I was too horrified to believe that the stories were true. How could they be true, when half of my mother's Jewish relatives died at the hands of Nazis, that with surprising prevalence, people around the world deny the Holocaust ever happened? For a tragedy of this scale, denial is not an option. Denial is not only an assault on the past but also on the victims of past catastrophes. It is unfortunate that in the wake of the Holocaust--that most terrible manifestation of anti-semitism (humanity's "oldest hatred")--we must expend energy combating denial, instead of ending anti-semitism itself.
Humankind must heal itself, and we cannot heal if we do not do so together. The Holocaust exemplifies the capacity of human hatred, and after all that was destroyed, humanity was given a clear duty: To never allow a genocide to occur again. But denial prohibits progress.
It is a challenge to confront stubborn deniers, since their goal is not simply to be historically uninformed. Their objective is more often broader racism or political extremism. Some seek to delegitimize the Jewish state of Israel, which they believe only exists because of the Holocaust. Others seek to rekindle Nazi ideologies or political fascism.
Denial and distortion are manifested in varying degrees of expression but always result in harm. Some skinheads may draw swastikas in the bathroom stall, while others attempt to discredit the experience of the Jewish people and others who fell victim. They even turn the tables onto the victims themselves, seeing victimhood and the accompanying sympathy as part of a Jewish scheme for world domination.
What is important, though, is to recognize the racist motives behind these actions. What does Holocaust denial and distortion reveal about the person who perpetuates it? The most effective way to combat denial is education of our youth, since there are no criminal consequences for deniers. Unlike in Germany and other parts of Europe, Holocaust denial and distortion is not illegal in the United States, because freedom of speech, no matter how inaccurate or bigoted, is protected under the First Amendment. Through education, denial and distortion can be prevented.

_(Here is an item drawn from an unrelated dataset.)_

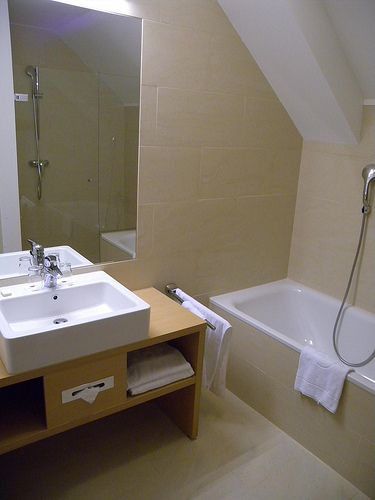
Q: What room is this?
A: Bathroom.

The mark that the Holocaust branded on human memory must prevail, if we are to learn from the past. It is difficult for a rational person to deny the Holocaust, since it is the most documented event in human history. The documents, memoirs, photos, and other vestiges from the Holocaust are essential in furthering Holocaust education, and preserving victims' experiences. It is imperative that school systems teach a more in-depth history of the Holocaust, for I believe that educating younger generations is the most effective way to protect this historical record. Taking an elective Holocaust studies class broadened my understanding significantly, and inspired me to read my own family's memoirs written during the Holocaust.
Denial and distortion of the Holocaust is dangerous because it impedes our ability to understand genocides and consequently to prevent them. The Holocaust grew and festered in one of the most advanced countries of the time. If bystanders were unable to recognize and prevent it then and there, it could be even more difficult to recognize an impending catastrophe in new times and places, such as countries like Cambodia and Bosnia. We cannot learn to recognize the warning signs, or notice the preconditions, when some do not even acknowledge that the Holocaust occurred. The European parliament called the civil war in Syria a genocide, which could be essential in how we view the murder of the country's citizens and respond to refugees.
Holocaust denial and distortion are damaging, and can be expressed in many ways, but with education and empathy, humankind can fight ignorance, and prevent events such as Holocaust from occurring ever again.